En novembre 2020, sept avis d’expulsion ont été rendus par le tribunal de première instance de Jérusalem, ordonnant que sept familles palestiniennes de Batn al-Hawa soient expulsées de leur logement. Ces avis furent confirmés en mars 2021.
Un recours déposé par deux de ces familles devait être examiné par la justice hier. Finalement, le tribunal a reporté sa décision. Le temps d’étudier une demande des familles qui avaient précédemment demandé que le procureur général Avichai Mandelblit, procureur général de l’Etat hébreu, prenne l’affaire en main. Yazid Qawaar, un avocat représentant un certain nombre de familles a déclaré à l’AFP qu’ « une telle affaire publique [devait] inclure l’opinion du procureur général ». « Il est évident, a-t-il précisé, que le gouvernement soutenait le projet des colons et c’est donc au procureur général d’en prendre la responsabilité. » Selon l’homme de loi, les familles attendent une décision – peut-être la semaine prochaine.
86 familles pourraient subir le même sort
Ateret Cohnaim n’est pas la seule à s’intéresser à Silwan. La Fondation Ir David, plus connue sous le nom d’ Elad en est. L’association gère le complexe archéologique et touristique de la Cité de David, soutenant que le site se trouve sur l’ancienne cité du roi David.
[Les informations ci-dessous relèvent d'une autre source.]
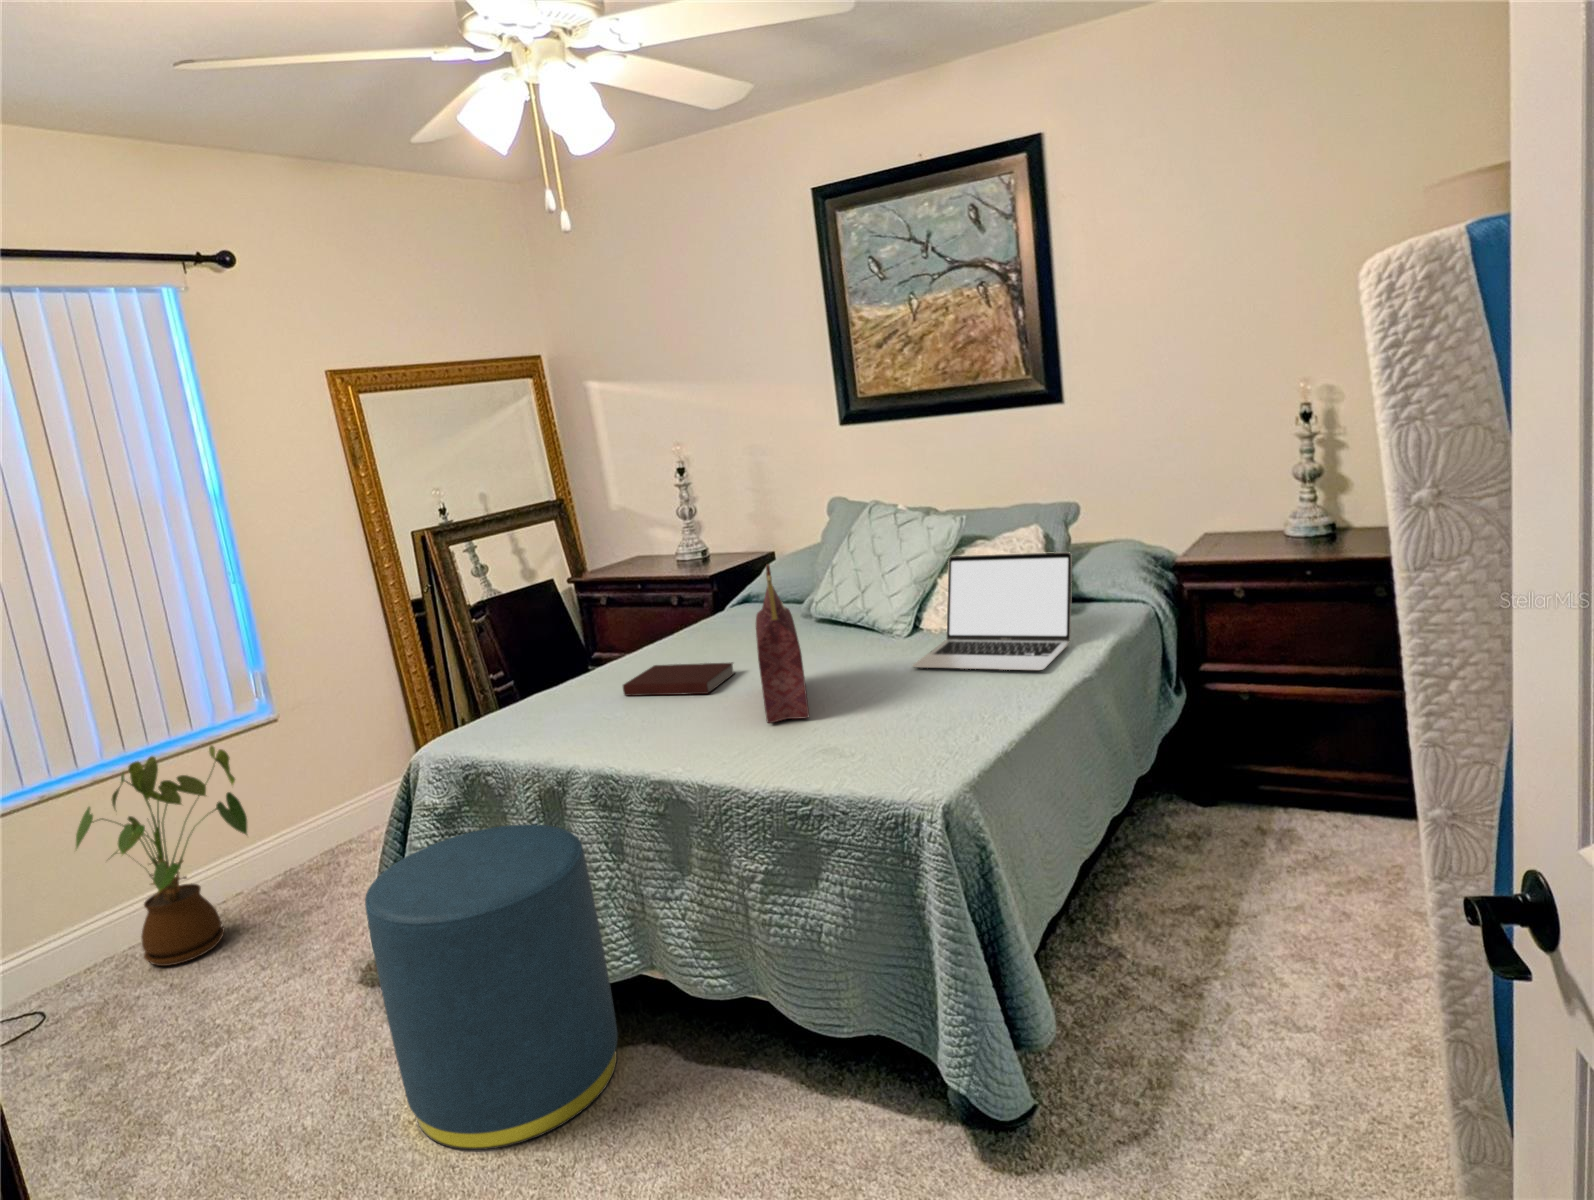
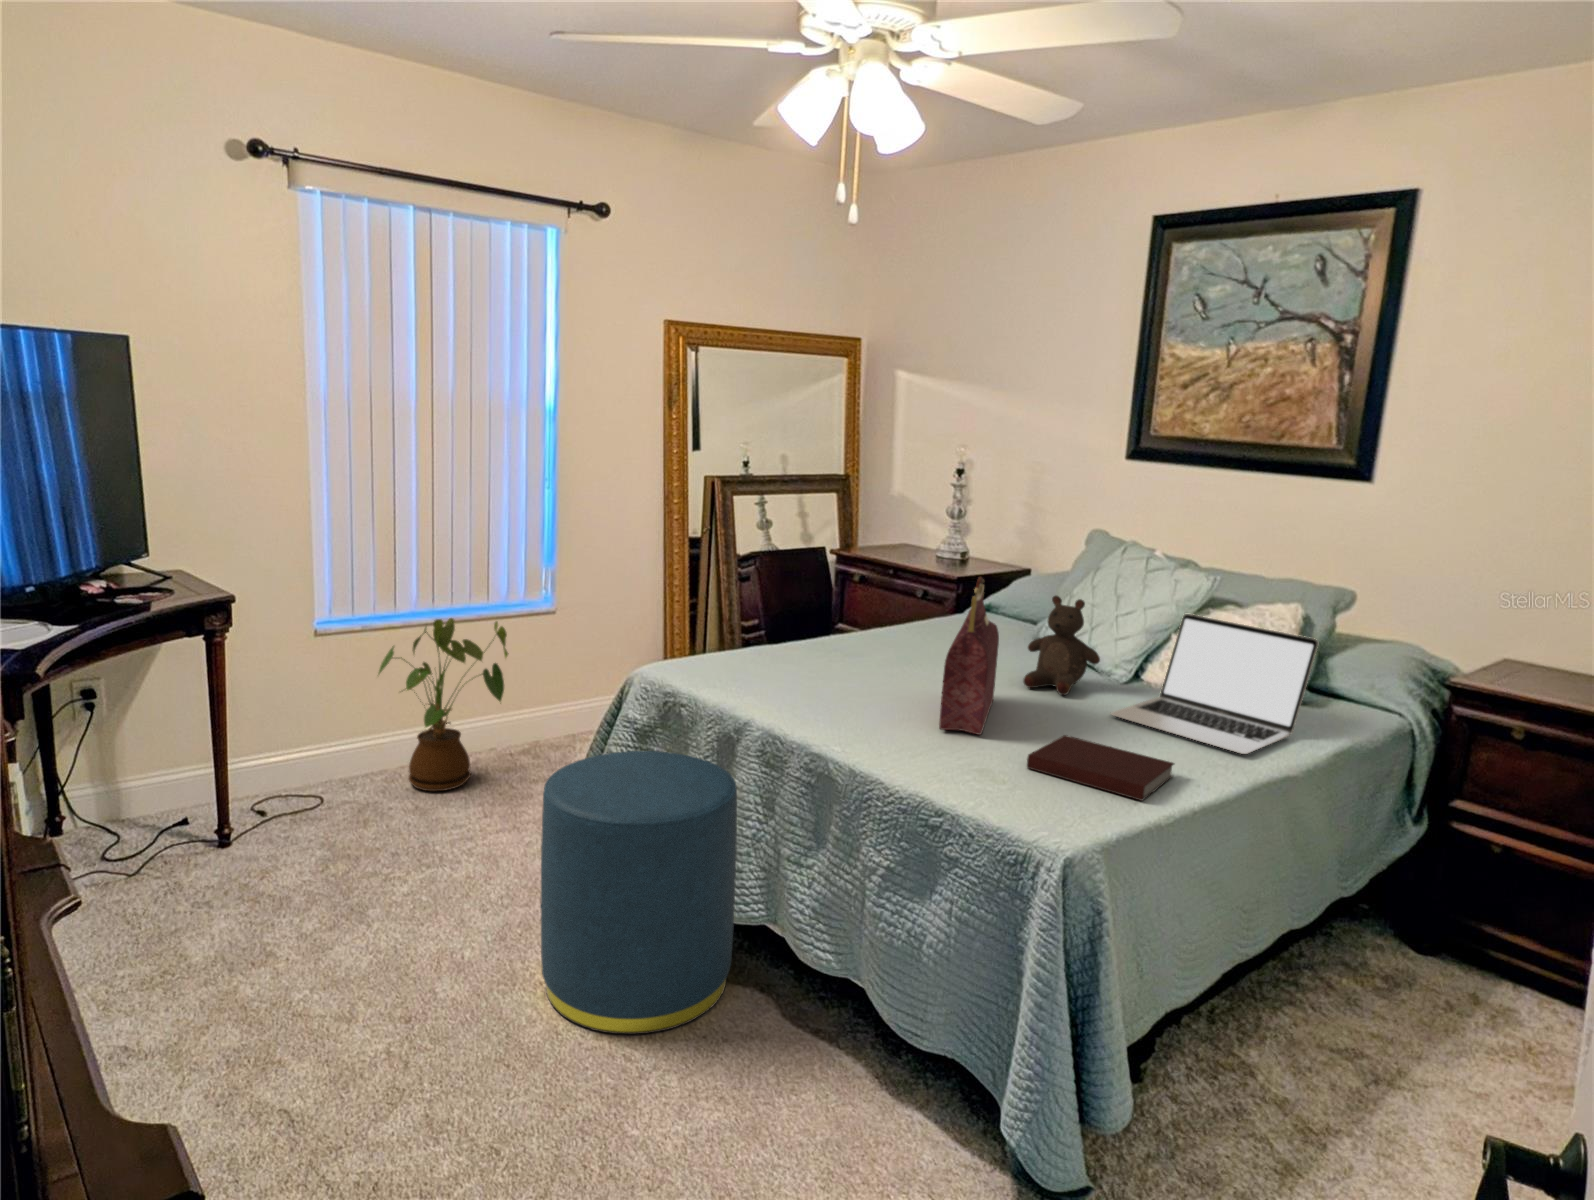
stuffed bear: none [815,565,886,663] -> present [1023,596,1100,695]
notebook: present [623,663,734,696] -> present [1027,735,1174,801]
Elad n’hésite pas à se lancer dans des procédures judiciaires qui peuvent parfois durer des années afin d’obtenir l’expulsion de Palestiniens et d’étendre notamment les fouilles archéologiques in situ.
Environ 50 000 Palestiniens et Palestiniennes vivent à Sliwan ainsi que plusieurs centaines de colons juifs israéliens. 200 habitants palestiniens ont déjà été expulsés a fait savoir Saleh Higazi, directeur adjoint pour le Moyen-Orient et l’Afrique du Nord à Amnesty International. 86 familles, soit près de 700 personnes, pourraient subir le même sort, indique de son côté l’ONG israélienne Peace Now.
Sur la question des expulsions de Sheikh Jarrah, un appel est actuellement en cours devant la Cour Suprême d’Israël.